_Household object change records_.
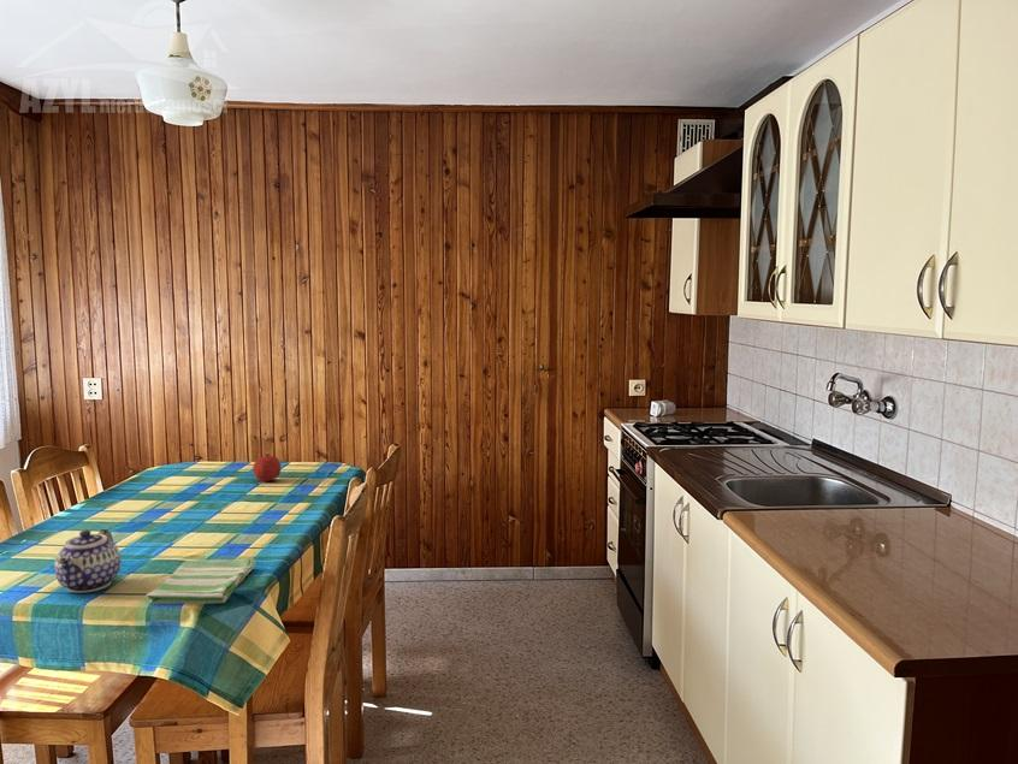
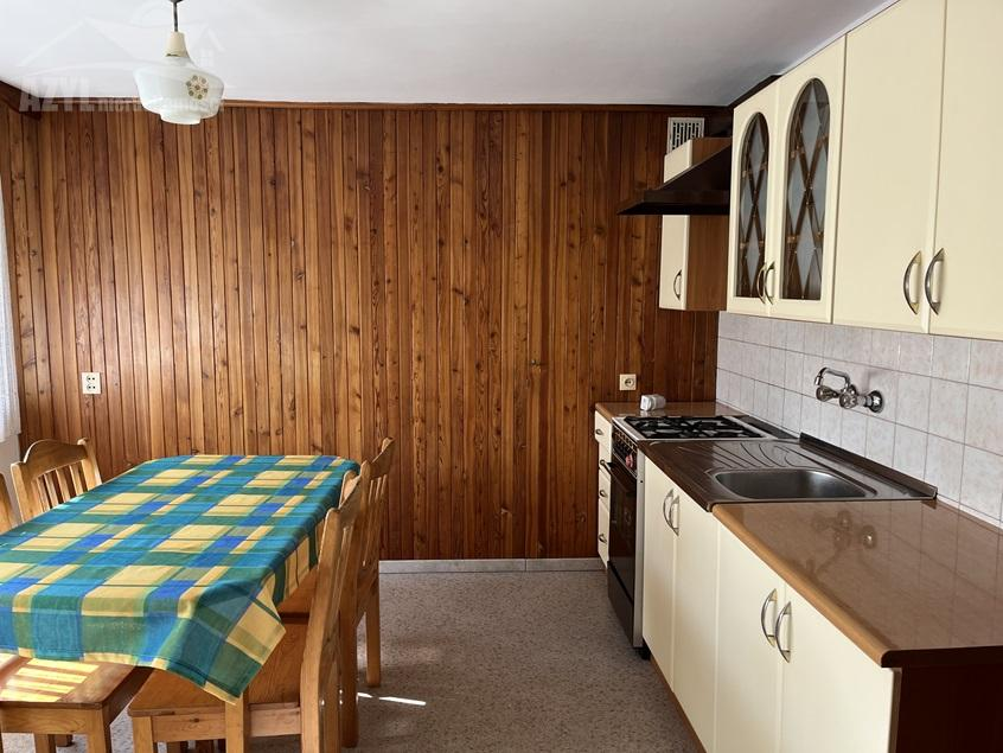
- teapot [53,528,122,594]
- dish towel [144,557,256,605]
- fruit [251,452,282,482]
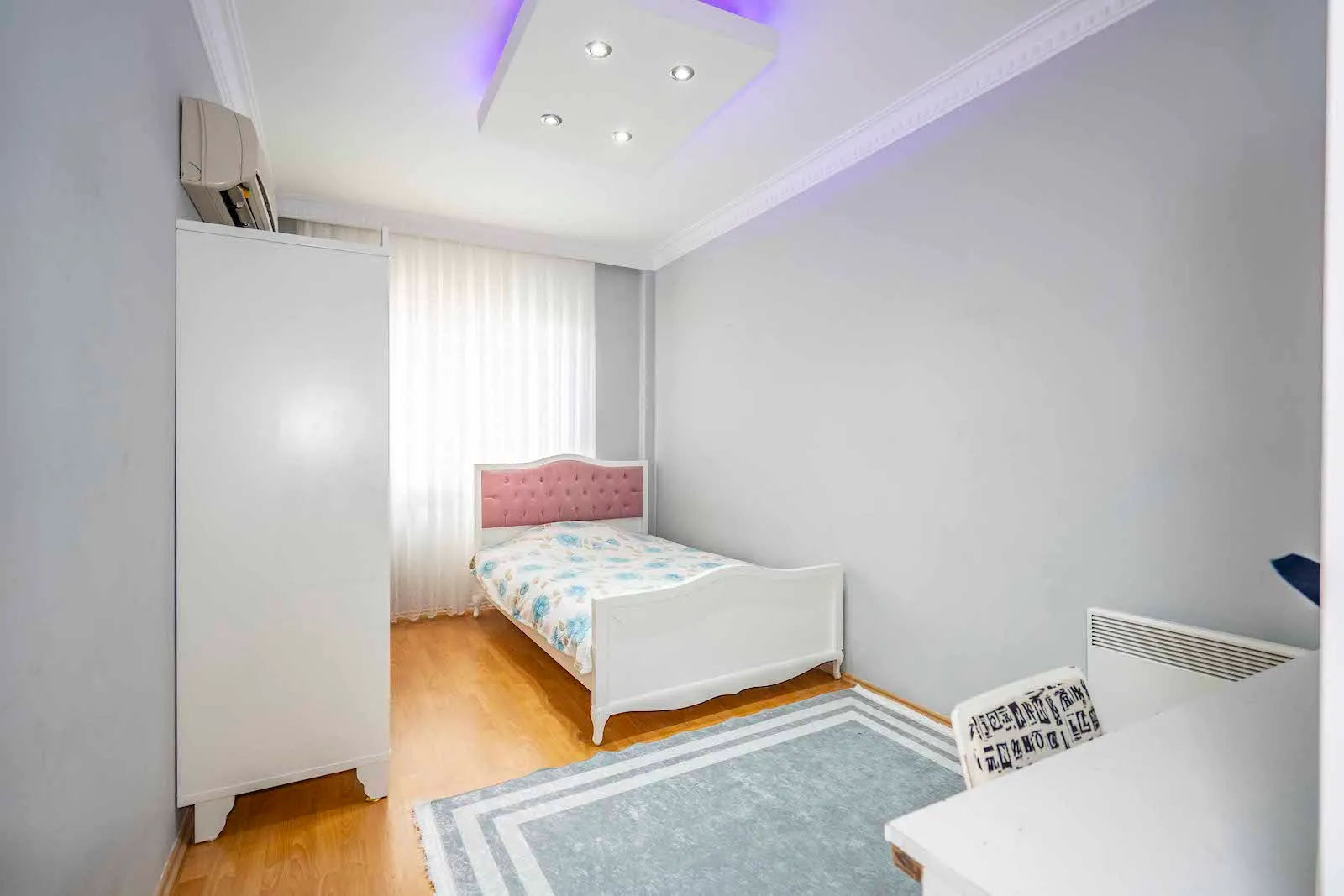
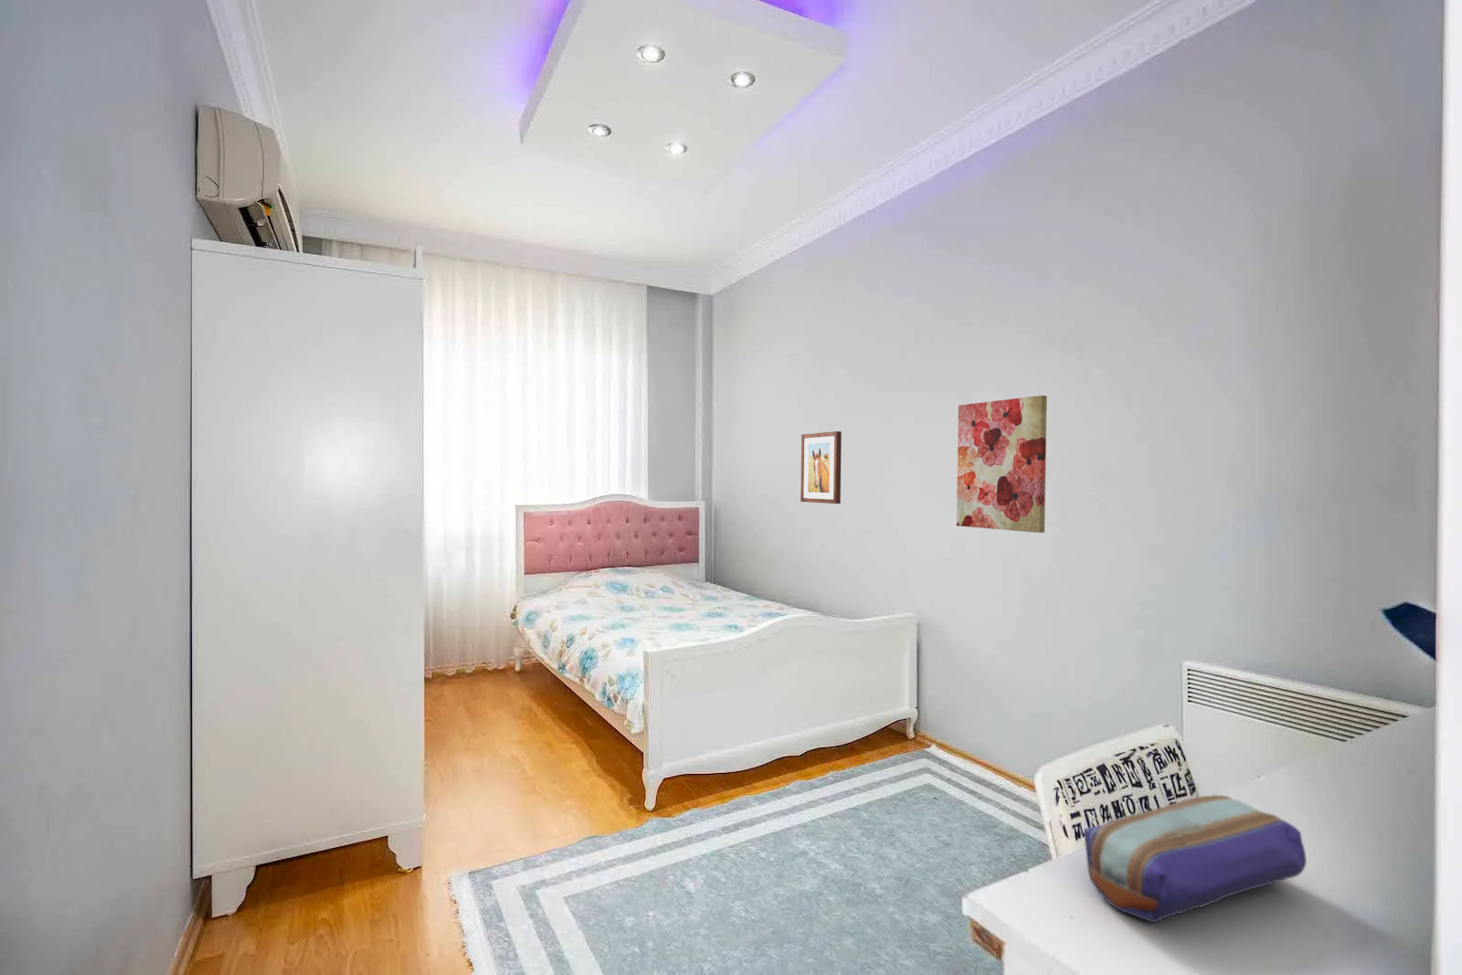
+ pencil case [1083,794,1308,923]
+ wall art [800,431,842,505]
+ wall art [956,395,1048,533]
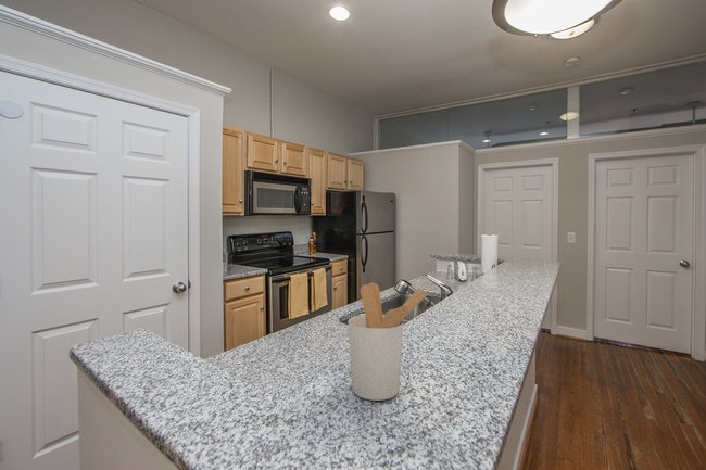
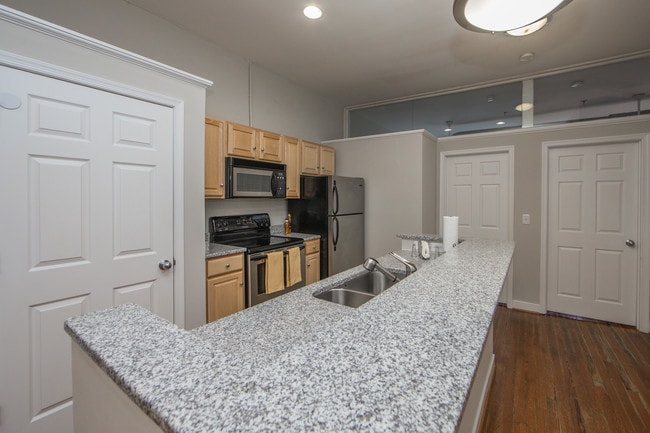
- utensil holder [348,281,428,402]
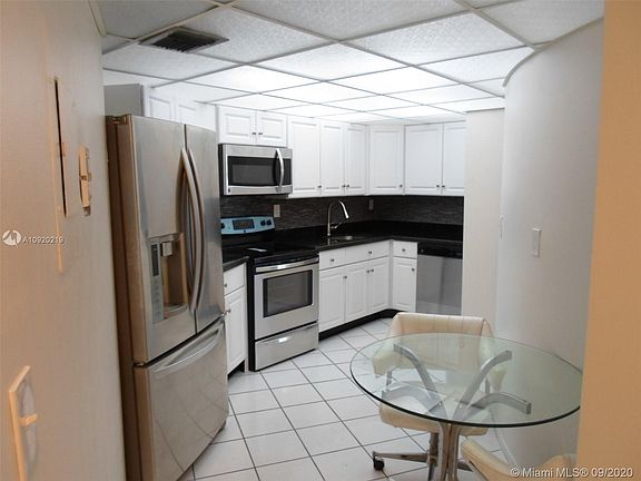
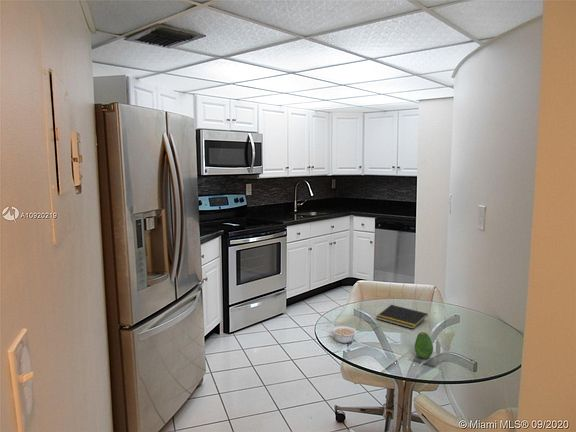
+ notepad [375,304,429,330]
+ fruit [414,331,434,359]
+ legume [331,325,358,344]
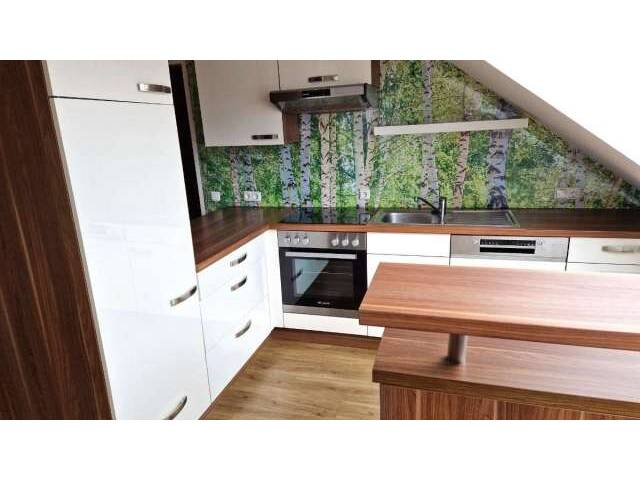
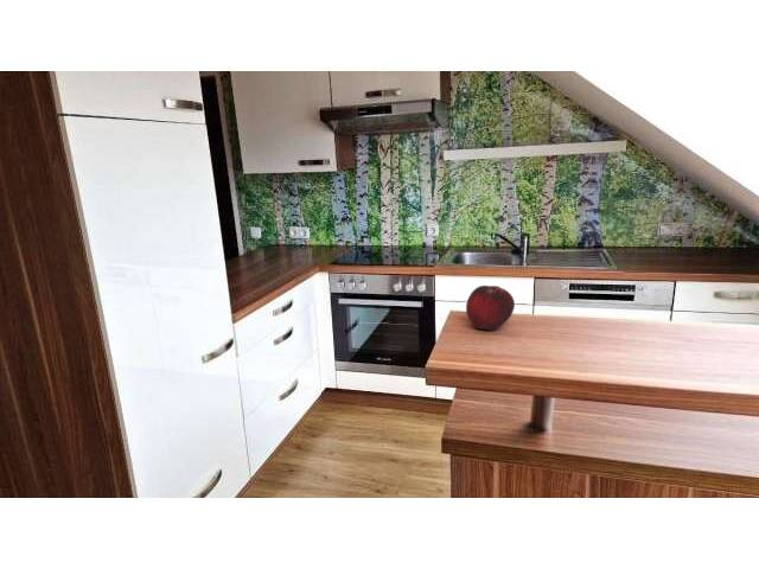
+ fruit [465,284,516,332]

_WHAT YOU NEED TO DO_.
Nothing but the lines from the one with "- utensil holder [348,281,428,402]" through the last line of the records should appear in your answer, each exactly as written and without pictures.

_TASK RESPONSE_.
- utensil holder [348,281,428,402]
+ notepad [375,304,429,330]
+ fruit [414,331,434,359]
+ legume [331,325,358,344]
+ fruit [465,284,516,332]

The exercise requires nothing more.